Financial confidence is up, says the midyear update to the annual IG Financial Confidence Index, released on Tuesday. The index tracks Canadians’ overall financial confidence based on six survey factors, such as the ability to pay off credit cards each month and feeling on track with financial goals.

Responses were measured on a five-point agreement scale (ranging from “strongly agree” to “strongly disagree”) and adjusted to a scale from zero to 100.

Financial confidence increased four points in the May survey relative to November 2019, reaching 60 from 56. Since the inaugural index result in November 2018, confidence was up one point.

In particular, Canadians reported feeling more optimistic and confident about securing their financial futures (up four points versus 2019), making good financial decisions (up five points) and meeting financial goals (up five points).

The positive results may reflect timing, with the survey being conducted after the initial surge in anxiety and job losses resulting from Covid-19, IG Wealth Management said in a release.

The survey also found that those who use financial advisors are more likely to have a stronger sense of financial confidence than those who don’t (with index scores of 66 versus 56, respectively).

A separate survey from bankruptcy firm MNP Ltd., conducted in June and released on Monday, also found that Canadians had an optimistic view of their finances.

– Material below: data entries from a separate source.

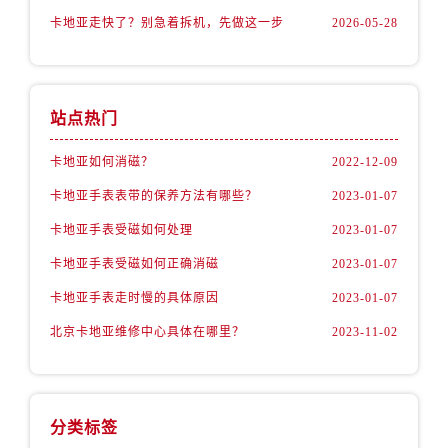
卡地亚走快了？别急着拆机，先做这一步
2026-05-28
站点热门
卡地亚如何消磁？
2022-12-09
卡地亚手表表带的保养方法有哪些？
2023-01-07
卡地亚手表受磁如何处理
2023-01-07
卡地亚手表受磁如何正确消磁
2023-01-07
卡地亚手表走时慢的具体原因
2023-01-07
北京卡地亚维修中心具体在哪里？
2023-11-02
分类标签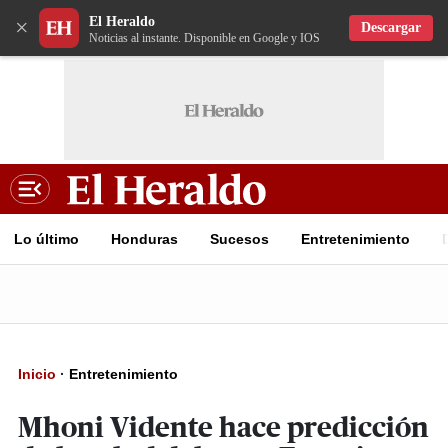
El Heraldo
×
Descargar
Noticias al instante. Disponible en Google y IOS
Lo último
Honduras
Sucesos
Entretenimiento
Inicio
·
Entretenimiento
Mhoni Vidente hace predicción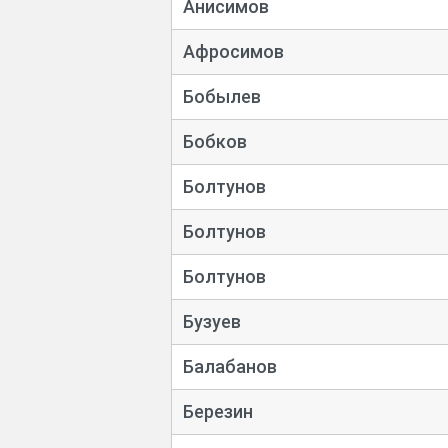
Анисимов
Афросимов
Бобылев
Бобков
Болтунов
Болтунов
Болтунов
Бузуев
Балабанов
Березин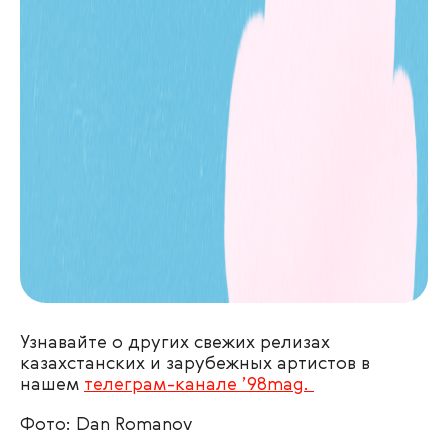
Узнавайте о других свежих релизах
казахстанских и зарубежных артистов в
нашем
телеграм-канале ’98mag.
Фото: Dan Romanov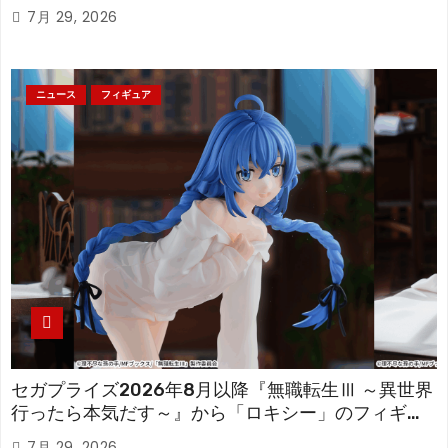
「フリーレン」を立体化！
7月 29, 2026
ニュース
フィギュア
セガプライズ2026年8月以降『無職転生Ⅲ ～異世界
行ったら本気だす～』から「ロキシー」のフィギュ
アが登場！
7月 29, 2026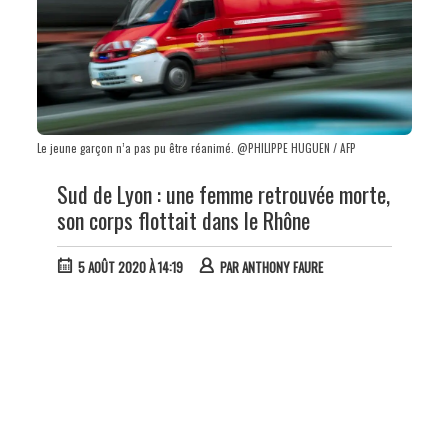
Le jeune garçon n’a pas pu être réanimé. @PHILIPPE HUGUEN / AFP
Sud de Lyon : une femme retrouvée morte,
son corps flottait dans le Rhône
5 AOÛT 2020 À 14:19
PAR
ANTHONY FAURE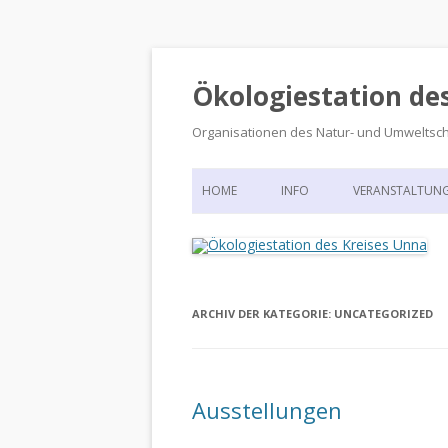
Ökologiestation de
Organisationen des Natur- und Umweltsc
HOME
INFO
VERANSTALTUN
ORGANISATIONSSTRUKTUR
VERANSTALTUN
DIE ÖKOLOGIESTATION – FAS
900 JAHRE VORGESCHICHTE
ARCHIV DER KATEGORIE:
UNCATEGORIZED
Ausstellungen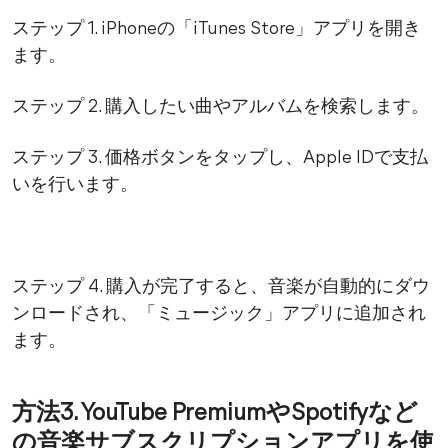
ステップ 1. iPhoneの「iTunes Store」アプリを開き
ます。
ステップ 2. 購入したい曲やアルバムを検索します。
ステップ 3. 価格ボタンをタップし、Apple IDで支払
いを行います。
ステップ 4. 購入が完了すると、音楽が自動的にダウ
ンロードされ、「ミュージック」アプリに追加され
ます。
方法3. YouTube PremiumやSpotifyなど
の音楽サブスクリプションアプリを使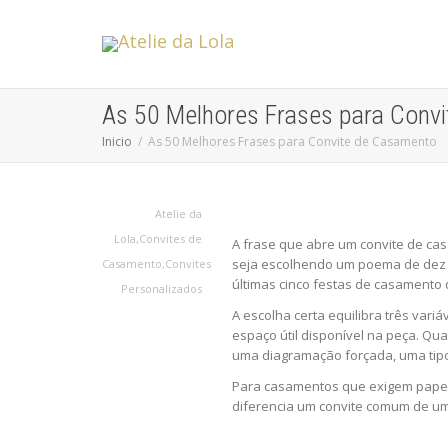
As 50 Melhores Frases para Conv
Inicio
As 50 Melhores Frases para Convite de Casamento
Atelie da
Lola
,
Convites de
A frase que abre um convite de cas
seja escolhendo um poema de dez l
Casamento
,
Convites
últimas cinco festas de casamento
Personalizados
A escolha certa equilibra três var
espaço útil disponível na peça. Qu
uma diagramação forçada, uma tipog
Para casamentos que exigem papela
diferencia um convite comum de uma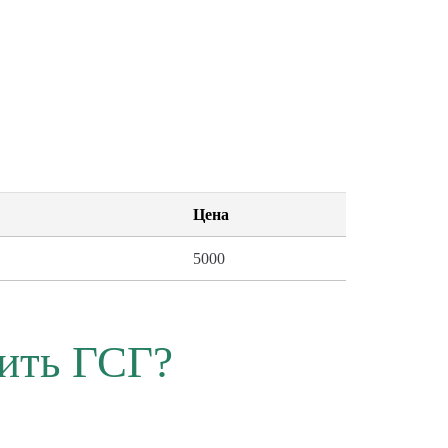
Цена
5000
ить ГСГ?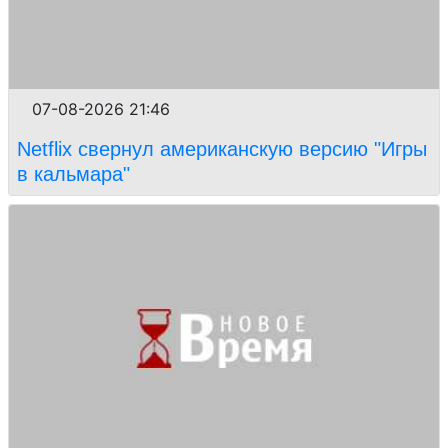
07-08-2026 21:46
Netflix свернул американскую версию "Игры
в кальмара"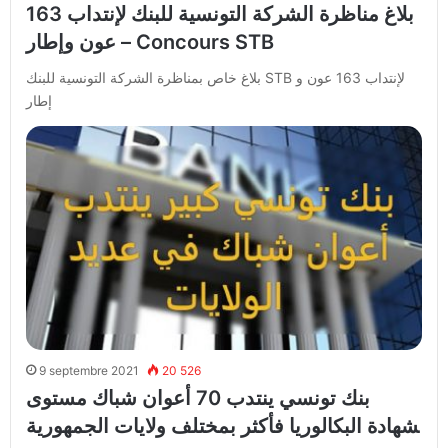
بلاغ مناظرة الشركة التونسية للبنك لإنتداب 163
عون وإطار – Concours STB
بلاغ خاص بمناظرة الشركة التونسية للبنك STB لإنتداب 163 عون و
إطار
9 septembre 2021
20 526
بنك تونسي ينتدب 70 أعوان شباك مستوى
ﺸﻬﺎﺩﺓ البكالوريا فأكثر بمختلف ولايات الجمهورية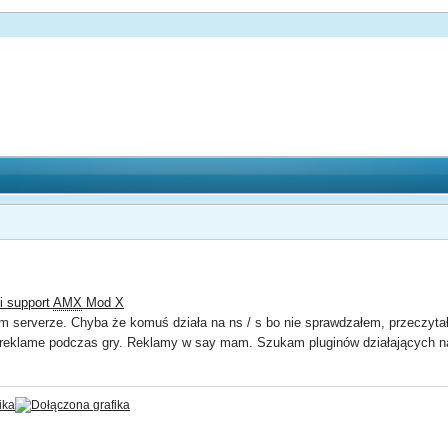
ki support
AMX
Mod X
am serverze. Chyba że komuś działa na ns / s bo nie sprawdzałem, przeczyta
reklame podczas gry. Reklamy w say mam. Szukam pluginów działających na 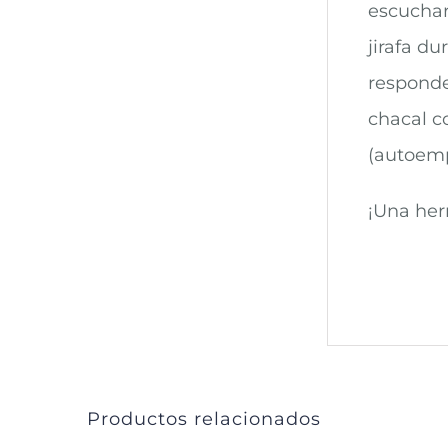
escuchar
jirafa du
respondem
chacal co
(autoempa
¡Una her
Productos relacionados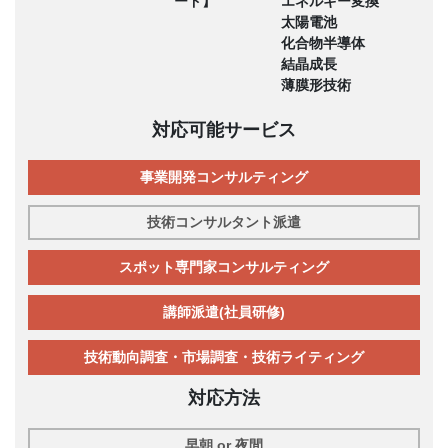
ード】
エネルギー変換
太陽電池
化合物半導体
結晶成長
薄膜形技術
対応可能サービス
事業開発コンサルティング
技術コンサルタント派遣
スポット専門家コンサルティング
講師派遣(社員研修)
技術動向調査・市場調査・技術ライティング
対応方法
早朝 or 夜間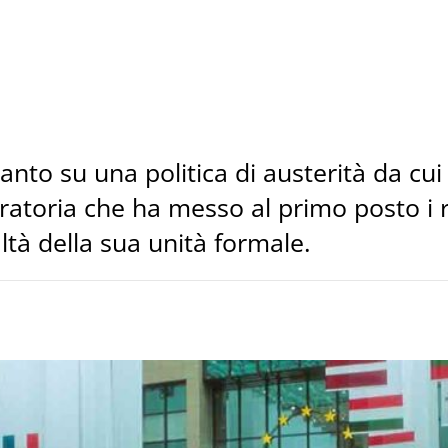
anto su una politica di austerità da cui 
gratoria che ha messo al primo posto i r
ltà della sua unità formale.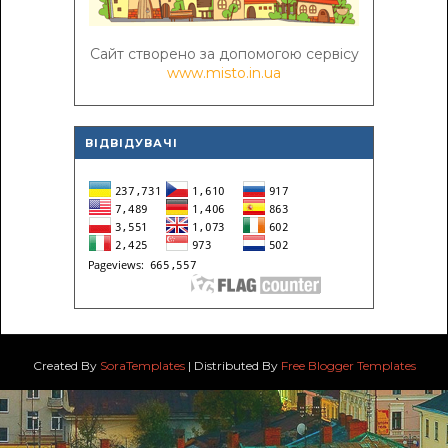
Сайт створено за допомогою сервісу
www.misto.in.ua
ВІДВІДУВАЧІ
Created By
SoraTemplates
| Distributed By
Free Blogger Templates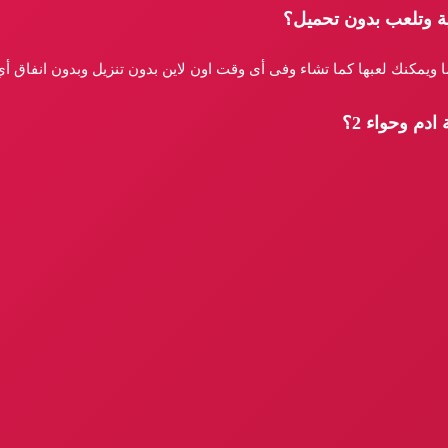
ادم وحواء 2؟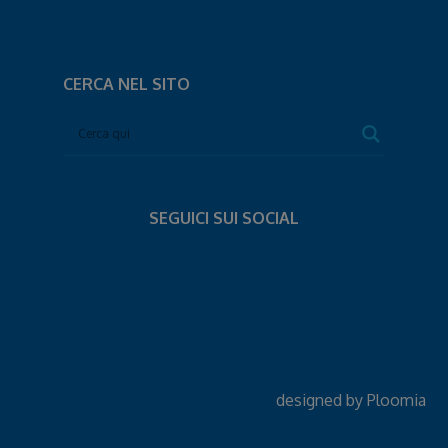
CERCA NEL SITO
SEGUICI SUI SOCIAL
designed by
Ploomia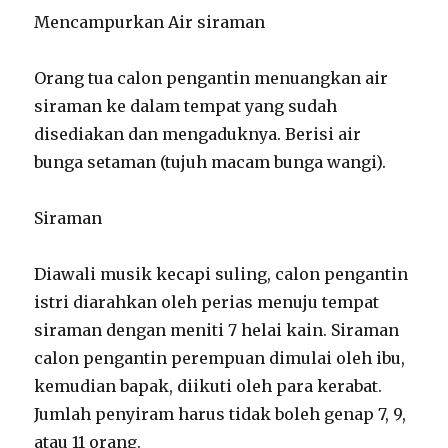
Mencampurkan Air siraman
Orang tua calon pengantin menuangkan air
siraman ke dalam tempat yang sudah
disediakan dan mengaduknya. Berisi air
bunga setaman (tujuh macam bunga wangi).
Siraman
Diawali musik kecapi suling, calon pengantin
istri diarahkan oleh perias menuju tempat
siraman dengan meniti 7 helai kain. Siraman
calon pengantin perempuan dimulai oleh ibu,
kemudian bapak, diikuti oleh para kerabat.
Jumlah penyiram harus tidak boleh genap 7, 9,
atau 11 orang.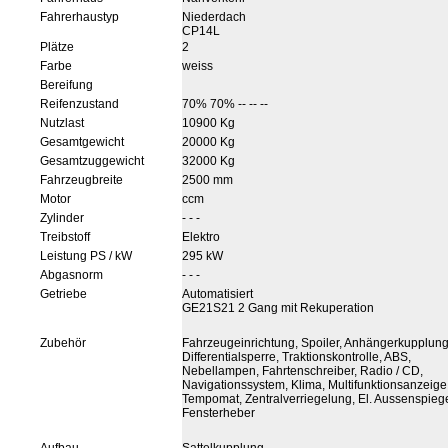
Fahrerhaustyp
Niederdach
CP14L
Plätze
2
Farbe
weiss
Bereifung
Reifenzustand
70% 70% -- -- --
Nutzlast
10900 Kg
Gesamtgewicht
20000 Kg
Gesamtzuggewicht
32000 Kg
Fahrzeugbreite
2500 mm
Motor
ccm
Zylinder
- - -
Treibstoff
Elektro
Leistung PS / kW
295 kW
Abgasnorm
- - -
Getriebe
Automatisiert
GE21S21 2 Gang mit Rekuperation
Zubehör
Fahrzeugeinrichtung, Spoiler, Anhängerkupplung
Differentialsperre, Traktionskontrolle, ABS,
Nebellampen, Fahrtenschreiber, Radio / CD,
Navigationssystem, Klima, Multifunktionsanzeige
Tempomat, Zentralverriegelung, El. Aussenspiegel
Fensterheber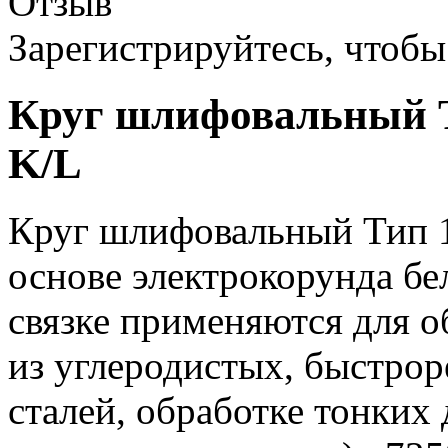
Отзыв
Зарегистрируйтесь, чтобы 
Круг шлифовальный Т
K/L
Круг шлифовальный Тип 1
основе электрокорунда бе
связке применяются для о
из углеродистых, быстр
сталей, обработке тонких 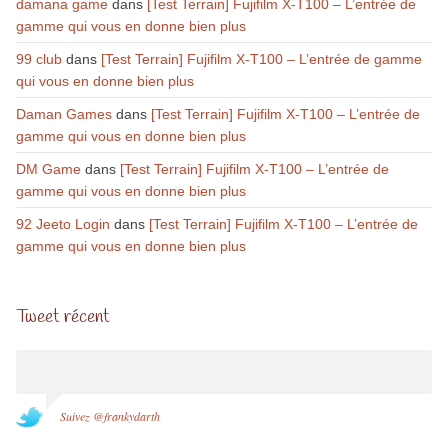
damana game
dans
[Test Terrain] Fujifilm X-T100 – L’entrée de
gamme qui vous en donne bien plus
99 club
dans
[Test Terrain] Fujifilm X-T100 – L’entrée de gamme
qui vous en donne bien plus
Daman Games
dans
[Test Terrain] Fujifilm X-T100 – L’entrée de
gamme qui vous en donne bien plus
DM Game
dans
[Test Terrain] Fujifilm X-T100 – L’entrée de
gamme qui vous en donne bien plus
92 Jeeto Login
dans
[Test Terrain] Fujifilm X-T100 – L’entrée de
gamme qui vous en donne bien plus
Tweet récent
Suivez @frankydarth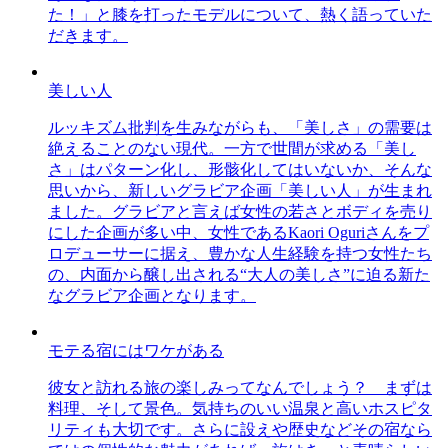
た！」と膝を打ったモデルについて、熱く語っていた
だきます。
美しい人
ルッキズム批判を生みながらも、「美しさ」の需要は
絶えることのない現代。一方で世間が求める「美し
さ」はパターン化し、形骸化してはいないか、そんな
思いから、新しいグラビア企画「美しい人」が生まれ
ました。グラビアと言えば女性の若さとボディを売り
にした企画が多い中、女性であるKaori Oguriさんをプ
ロデューサーに据え、豊かな人生経験を持つ女性たち
の、内面から醸し出される“大人の美しさ”に迫る新た
なグラビア企画となります。
モテる宿にはワケがある
彼女と訪れる旅の楽しみってなんでしょう？ まずは
料理、そして景色。気持ちのいい温泉と高いホスピタ
リティも大切です。さらに設えや歴史などその宿なら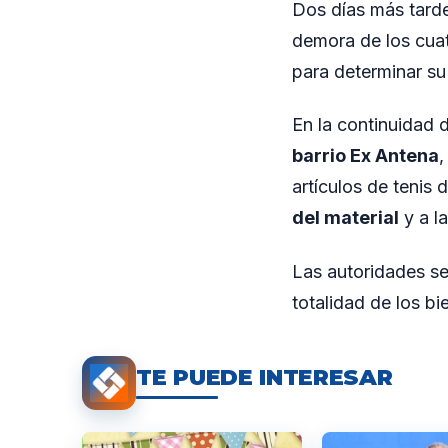
Dos días más tarde
demora de los cuat
para determinar su 
En la continuidad d
barrio Ex Antena
,
artículos de tenis
del material
y a l
Las autoridades se
totalidad de los bi
TE PUEDE INTERESAR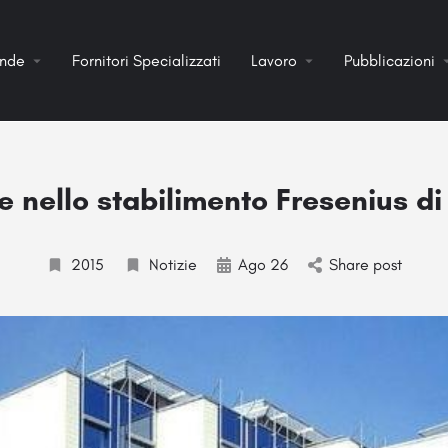
ende
Fornitori Specializzati
Lavoro
Pubblicazioni
 nello stabilimento Fresenius di
2015
Notizie
Ago 26
Share post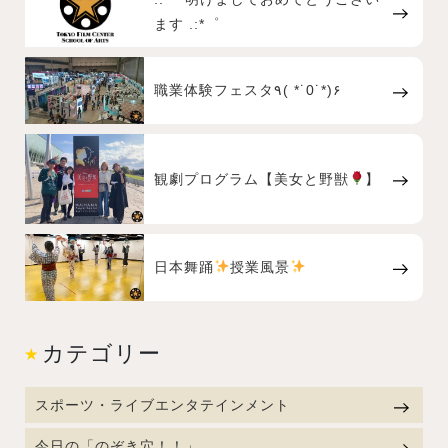
ます .:*゜
職業体験フェスタ٩( *˙0˙*)۶
観劇プログラム【美女と野獣
】
日本舞踊
授業風景
カテゴリー
スポーツ・ライブエンタテインメント
今日の「のぞき穴！！」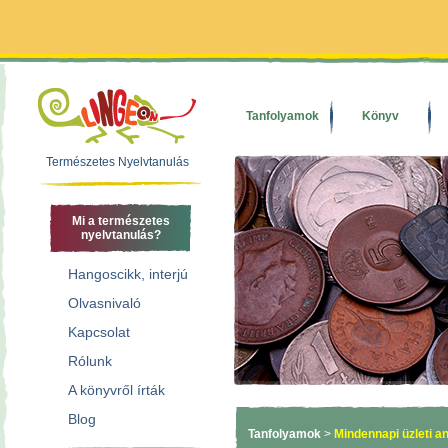
Tanfolyamok
Könyv
Természetes Nyelvtanulás
Mi a természetes
nyelvtanulás?
Hangoscikk, interjú
Olvasnivaló
Kapcsolat
Rólunk
A könyvről írták
Blog
Tanfolyamok
>
Mindennapi üzleti a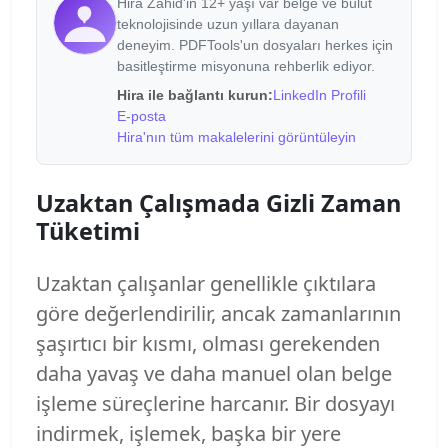
Hira Zahid'in 12+ yaşı var belge ve bulut
teknolojisinde uzun yıllara dayanan
deneyim. PDFTools'un dosyaları herkes için
basitleştirme misyonuna rehberlik ediyor.
Hira ile bağlantı kurun:
LinkedIn Profili
E-posta
Hira'nın tüm makalelerini görüntüleyin
Uzaktan Çalışmada Gizli Zaman
Tüketimi
Uzaktan çalışanlar genellikle çıktılara
göre değerlendirilir, ancak zamanlarının
şaşırtıcı bir kısmı, olması gerekenden
daha yavaş ve daha manuel olan belge
işleme süreçlerine harcanır. Bir dosyayı
indirmek, işlemek, başka bir yere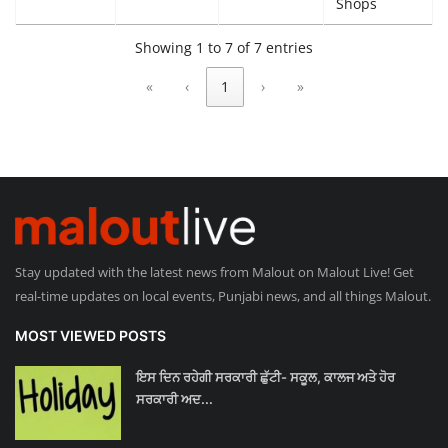
Shops
Showing 1 to 7 of 7 entries
«
‹
1
›
»
Stay updated with the latest news from Malout on Malout Live! Get
real-time updates on local events, Punjabi news, and all things Malout.
MOST VIEWED POSTS
ਇਸ ਦਿਨ ਰਹੇਗੀ ਸਰਕਾਰੀ ਛੁੱਟੀ- ਸਕੂਲ, ਕਾਲਜ ਅਤੇ ਹੋਰ
ਸਰਕਾਰੀ ਅਦ...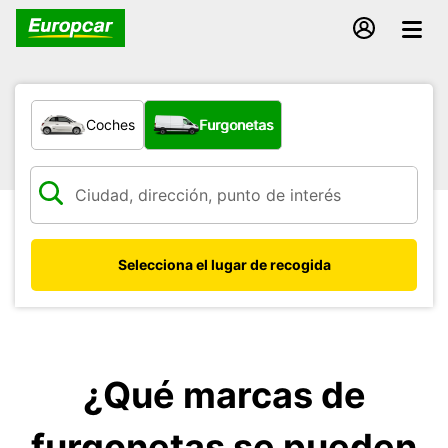
¿Qué tipo de vehículo?
Coches
Furgonetas
Selecciona el lugar de recogida
¿Qué marcas de
furgonetas se pueden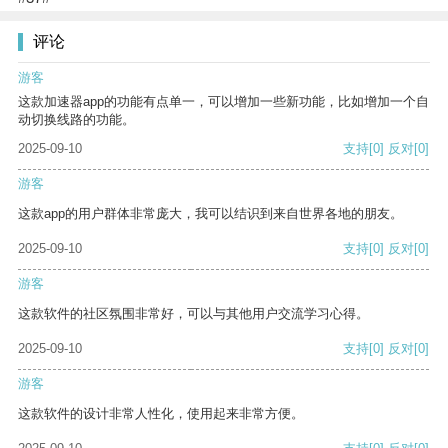
评论
游客
这款加速器app的功能有点单一，可以增加一些新功能，比如增加一个自
动切换线路的功能。
2025-09-10
支持
[0]
反对
[0]
游客
这款app的用户群体非常庞大，我可以结识到来自世界各地的朋友。
2025-09-10
支持
[0]
反对
[0]
游客
这款软件的社区氛围非常好，可以与其他用户交流学习心得。
2025-09-10
支持
[0]
反对
[0]
游客
这款软件的设计非常人性化，使用起来非常方便。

Almost two-thirds of respondents (61%) said they’re confident they can afford their living expenses for a year without adding to their debt. Further, respondents had $148 more left at month’s end after paying bills compared to early March.

The MNP survey also found that the proportion of Canadians who said they’re $200 or fewer away from financial insolvency at month-end decreased seven points since early March, to 43%.

However, with the magnitude of Covid-19 and its economic impacts, insolvencies could rise in coming months.

“At best, we will likely see these numbers rapidly return to the baseline as federal subsidies and stimulus dollars dry up, creditors begin clawing back deferred payments, and consumers return to pre-pandemic spending levels,” said Grant Bazian, president of MNP, in a release.

The IG index found that, despite the financial optimism, Canadians felt a distinct loss of control.

Fewer than one-quarter (23%) of the IG survey respondents expected their personal financial situations to “improve significantly” or “improve somewhat,” versus 31% last year.

In the release, Jeff Carney, president and CEO of IG Wealth Management and IGM Financial, suggested steps for Canadians to gain a greater sense of control, including creating a financial plan, aligning risk and investments, creating a budget and establishing a rainy day fund.

For full details, read the IG Financial Confidence Index and the MNP survey.

For the IG Financial Confidence Index, Ipsos conducted an online survey from May 15 to May 20, 2020, using a sample of 2,605 respondents across Canada. The sample was weighted to ensure it was representative of Statscan census data. Respondents weren’t randomly sampled so the survey has no margin of error. Instead, the credibility interval for the survey of 2,605 respondents is ±2.3 percentage points, 19 times out of 20. The index is part of IG Wealth Management’s community program dedicated to building Canadians’ financial confidence.

For the MNP survey, Ipsos conducted an online survey from June 1 to June 2, 2020, using a sample of 2,001 Canadians aged 18 and over. The sample was weighted to ensure it was representative of Statscan census data. The credibility error is ±2.5 percentage points, 19 times out of 20.